In considering the early history of Freemasonry, from a purely matter-of-fact standpoint, it will be well to settle as a necessary preliminary what the term did and does now include or mean, and how far back the inquiry should be conducted, as well as on what lines. If the view of the subject herein taken be correct, it will be useless to load the investigation by devoting considerable space to a consideration of the laws and customs of still older societies which may have been utilized and imitated by the fraternity, but which in no sense can be accepted as the actual forbears of the present society of Free and Accepted Masons. They were predecessors, or possibly prototypes, but not near relatives or progenitors of the Freemasons.[2]

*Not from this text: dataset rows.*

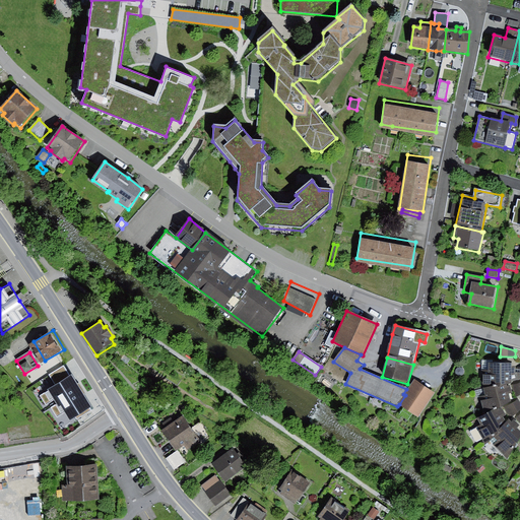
[(482,371),(484,388),(510,385),(513,385),(512,375),(515,375),(515,368),(512,368),(512,363),(490,363),(489,371),(482,371)]
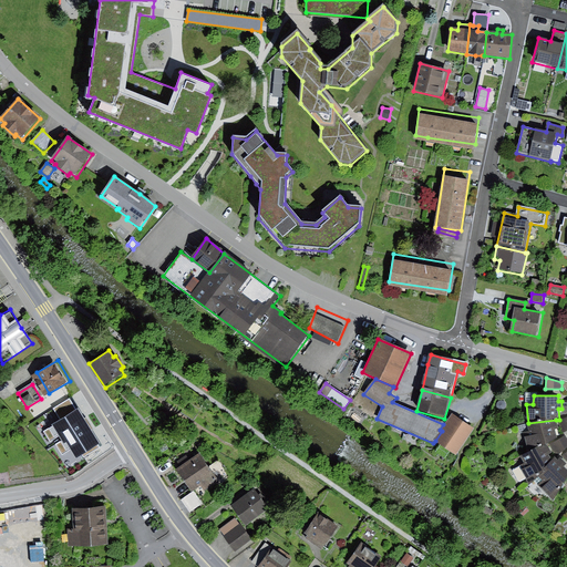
[(474,430),(452,415),(442,431),(435,441),(457,455),(474,430)]
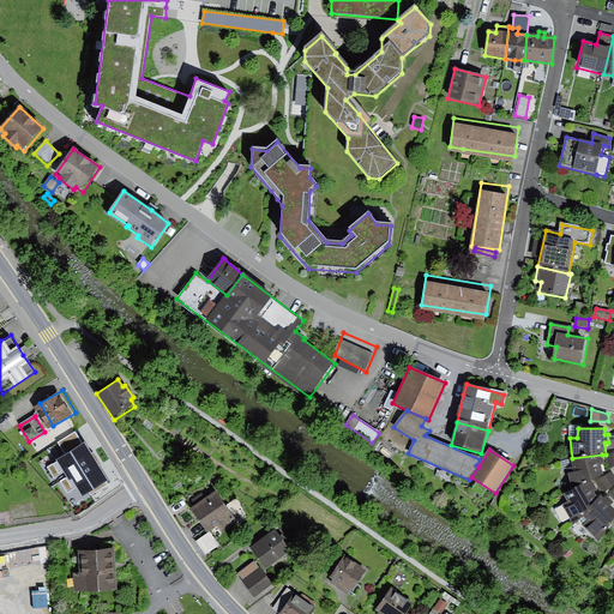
[(102,453),(78,468),(94,493),(118,479),(109,465),(102,453)]
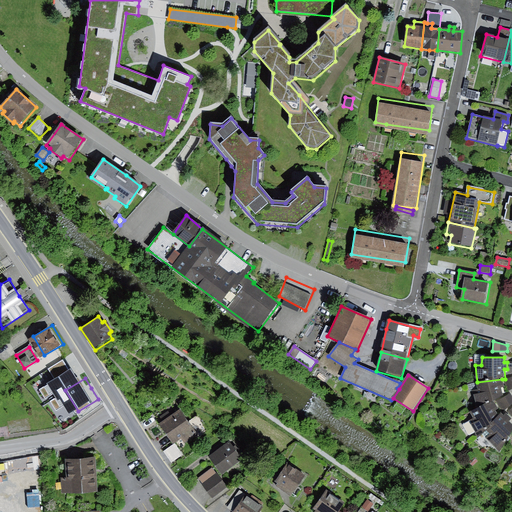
[(472,391),(477,409),(495,402),(504,396),(500,389),(504,387),(502,379),(477,382),(478,390),(472,391)]
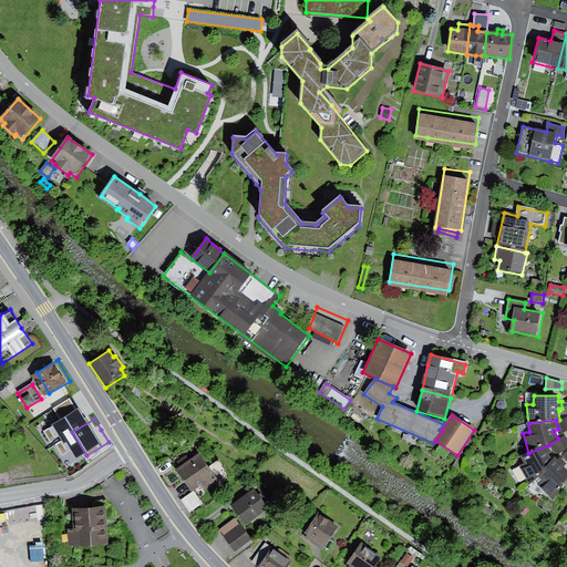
[(566,447),(566,439),(565,435),(553,444),(560,455),(566,447)]
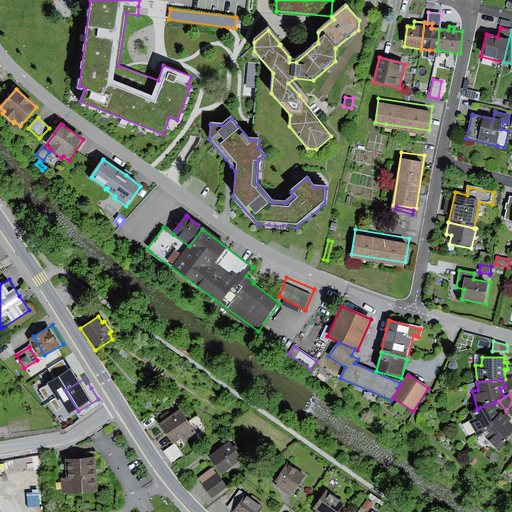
[(478,437),(482,435),(501,414),(495,402),(477,409),(470,412),(474,419),(470,421),(478,437)]
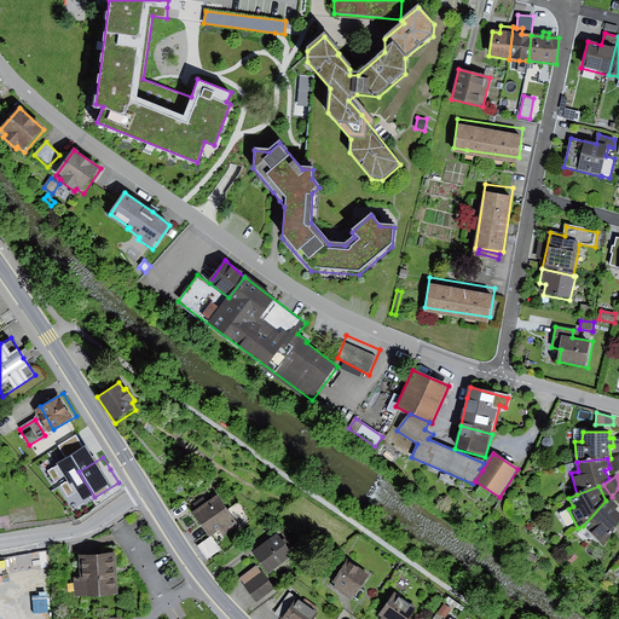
[(219,496),(194,514),(210,538),(220,531),(224,537),(237,527),(239,531),(253,521),(239,501),(227,508),(219,496)]
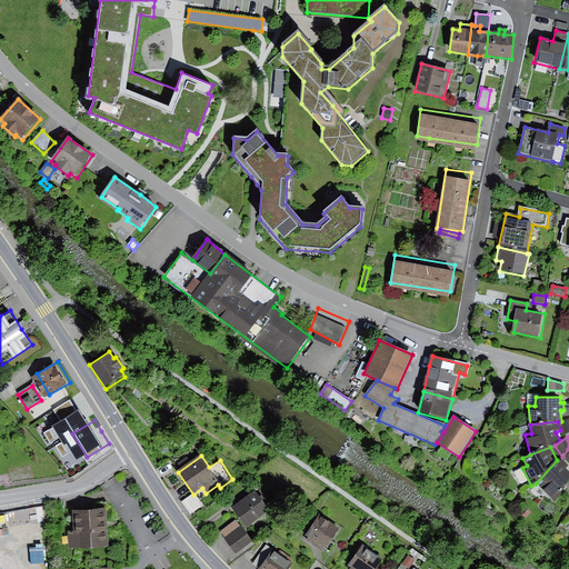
[(553,503),(568,480),(568,471),(566,469),(568,466),(562,459),(559,462),(557,460),(536,483),(553,503)]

The Mother Grand Lodge of the world is that of England, which was inaugurated in the metropolis on St John Baptist’s day 1717 by four or more old lodges, three of which still flourish. There were other lodges also in London and the country at the time, but whether they were invited to the meeting is not now known. Probably not, as existing records of the period preserve a sphinx-like silence thereon. Likewise there were many scores of lodges at work in Scotland, and undoubtedly in Ireland the craft was widely patronized. Whatever the ceremonies may have been which were then known as Freemasonry in Great Britain and Ireland, they were practically alike, and the venerable Old Charges or MS. constitutions, dating back several centuries, were rightly held by them as the title-deeds of their masonic inheritance.

It was a bold thing to do, thus to start a governing body for the fraternity quite different in many respects to all preceding organizations, and to brand as irregular all lodges which declined

  1. If history be no ancient Fable
    Free Masons came from Tower of Babel.

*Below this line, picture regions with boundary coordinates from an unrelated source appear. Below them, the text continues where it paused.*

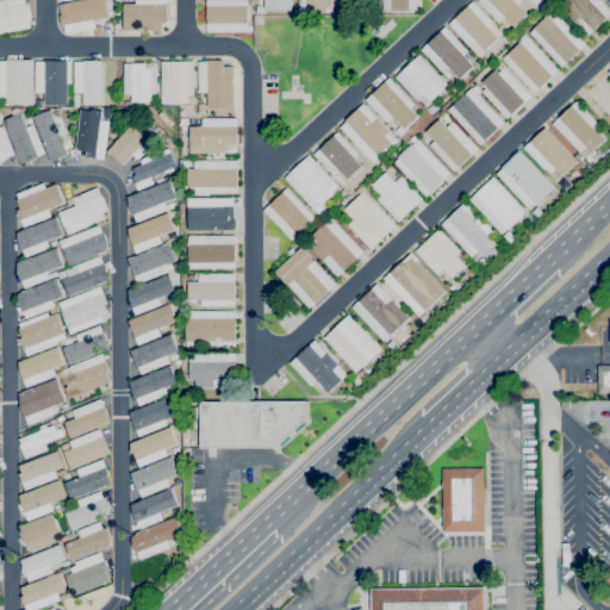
[(0,32),(0,0),(25,0),(26,4),(26,2),(30,20),(29,22),(30,27),(0,32)]
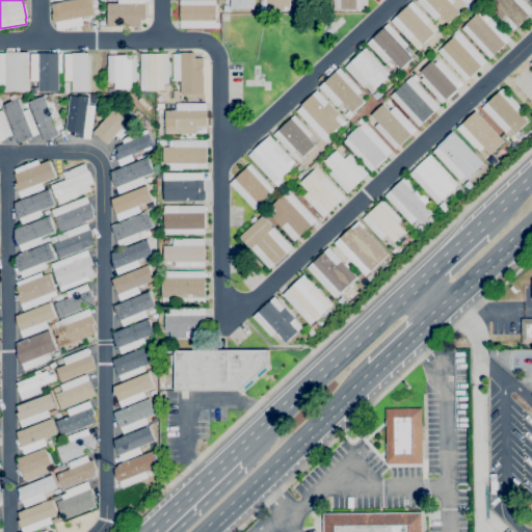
[(53,12),(52,4),(72,0),(91,0),(95,15),(82,18),(84,25),(57,30),(56,22),(54,23),(53,22),(52,15),(53,12)]
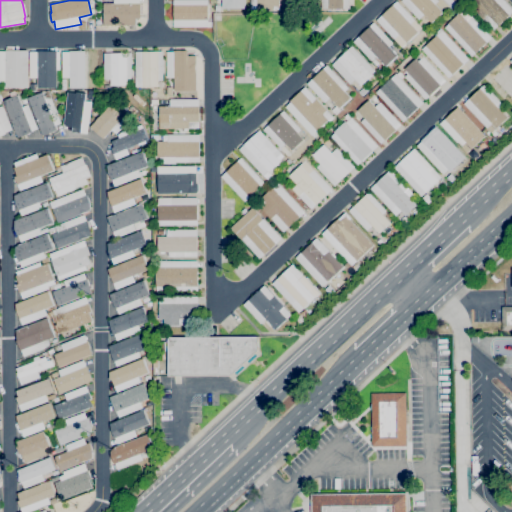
[(136,25),(103,25),(103,3),(113,2),(113,0),(139,0),(139,2),(140,2),(140,18),(135,18),(136,25)]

    (“The Freemasons; an Hudibrastic poem,” London, 1723.)
  2. The Early History and Antiquities of Freemasonry and Medieval Builders, by Mr G. F. Fort (U.S.A.), and the Cathedral Builders: The Magestri Comacini, by “Leader Scott” (the late Mrs Baxter), take rather a different view on this point and ably present their arguments. The Rev. C. Kingsley in Roman and Teuton writes of the Comacini, “Perhaps the original germ of the great society of Freemasons.”